The real shocker was the purchase price of $4.2 million--well below what most observers estimated to be Corechange's market value. "That's a third of what I'd expected they'd get," Delphi Group analyst Hadley Reynolds says. "Get out your barf bag if you're a software vendor." Reynolds says Open Text is getting great value for the price, expanding on its strength in providing collaboration infrastructure by being able to offer customers the tools to expose several enterprise applications through a portal and to leverage single sign-on and role-based data access.

Reynolds also says the acquisition is the latest sign that standalone portal vendors are becoming a thing of the past. Plumtree Software Inc. is one of the last survivors of a once-promising sector, and even it now offers content, collaboration, and identity-management servers. Its top standalone competitor, Epicentric Inc., was bought late last year by content-management vendor Vignette Corp. Portal tools are increasingly becoming the domain of enterprise application vendors, which is precisely why Open Text made the move to buy Corechange, says Bill Forquer, senior VP of business development.

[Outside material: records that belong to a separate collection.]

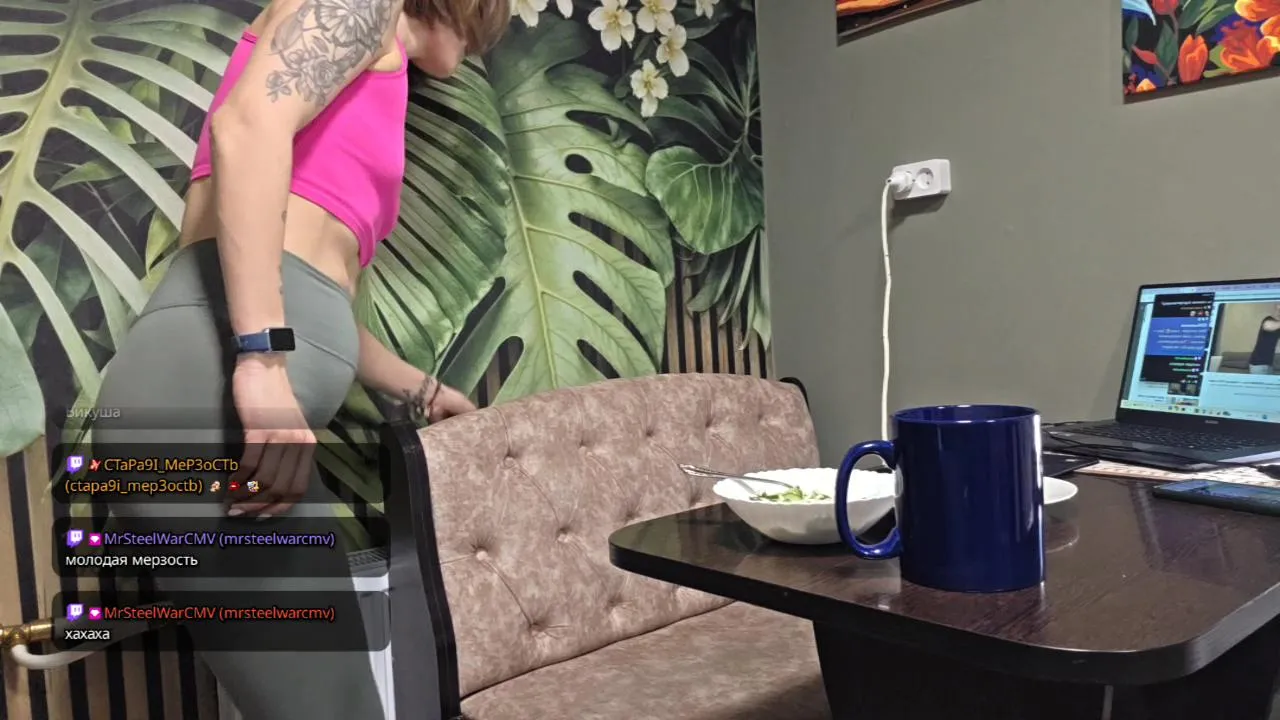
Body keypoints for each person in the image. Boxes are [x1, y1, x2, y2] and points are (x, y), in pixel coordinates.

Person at [89, 0, 510, 717]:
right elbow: (248, 126)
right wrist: (262, 362)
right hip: (201, 399)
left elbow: (310, 289)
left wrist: (421, 389)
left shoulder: (374, 69)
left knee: (343, 705)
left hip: (227, 414)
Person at [1248, 304, 1280, 374]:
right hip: (1258, 364)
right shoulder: (1268, 319)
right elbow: (1267, 326)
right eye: (1278, 309)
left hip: (1269, 364)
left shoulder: (1278, 327)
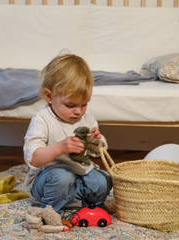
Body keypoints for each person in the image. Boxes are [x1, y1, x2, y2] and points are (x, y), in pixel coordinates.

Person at [23, 54, 112, 212]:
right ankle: (48, 210)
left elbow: (97, 153)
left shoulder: (86, 118)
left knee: (102, 180)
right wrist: (59, 148)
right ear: (49, 96)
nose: (78, 111)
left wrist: (97, 143)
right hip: (47, 180)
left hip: (78, 177)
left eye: (84, 104)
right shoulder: (42, 120)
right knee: (63, 177)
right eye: (70, 105)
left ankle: (92, 206)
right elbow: (34, 159)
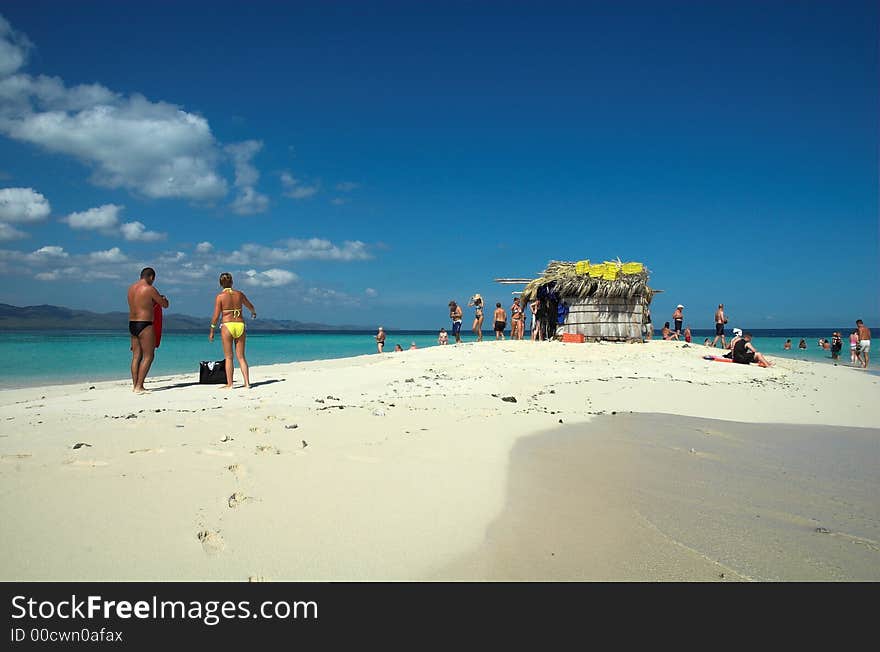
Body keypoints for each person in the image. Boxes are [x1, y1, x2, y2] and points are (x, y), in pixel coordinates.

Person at [209, 272, 256, 389]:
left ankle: (230, 384)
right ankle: (247, 383)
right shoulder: (239, 294)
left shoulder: (220, 297)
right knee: (241, 357)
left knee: (229, 357)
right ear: (232, 282)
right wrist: (253, 312)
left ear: (220, 284)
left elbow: (216, 316)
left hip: (227, 325)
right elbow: (250, 306)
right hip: (240, 325)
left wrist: (212, 330)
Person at [127, 267, 170, 393]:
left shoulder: (131, 289)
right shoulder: (150, 289)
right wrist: (164, 299)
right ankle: (140, 386)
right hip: (145, 324)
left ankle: (135, 385)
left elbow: (141, 304)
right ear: (151, 277)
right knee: (148, 356)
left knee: (136, 356)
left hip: (132, 324)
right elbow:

Lots of companies still haven't made final decisions on portal deployments, Forquer adds, and the reluctance to form multiple vendor relationships has them seeking out suppliers that can provide end-to-end collaborative tools. That makes it less than a surprise that Open Text has no plans to blend its LiveLink collaboration software with Corechange's Coreport product. The companies already had a partnership that resulted in some integration between the products, but Forquer says Open Text is committed to being portal agnostic, meaning it plans to continue supporting portal tools from the likes of IBM, SAP, and Sun Microsystems.

The deal, which doesn't require regulatory approval, was closed Tuesday.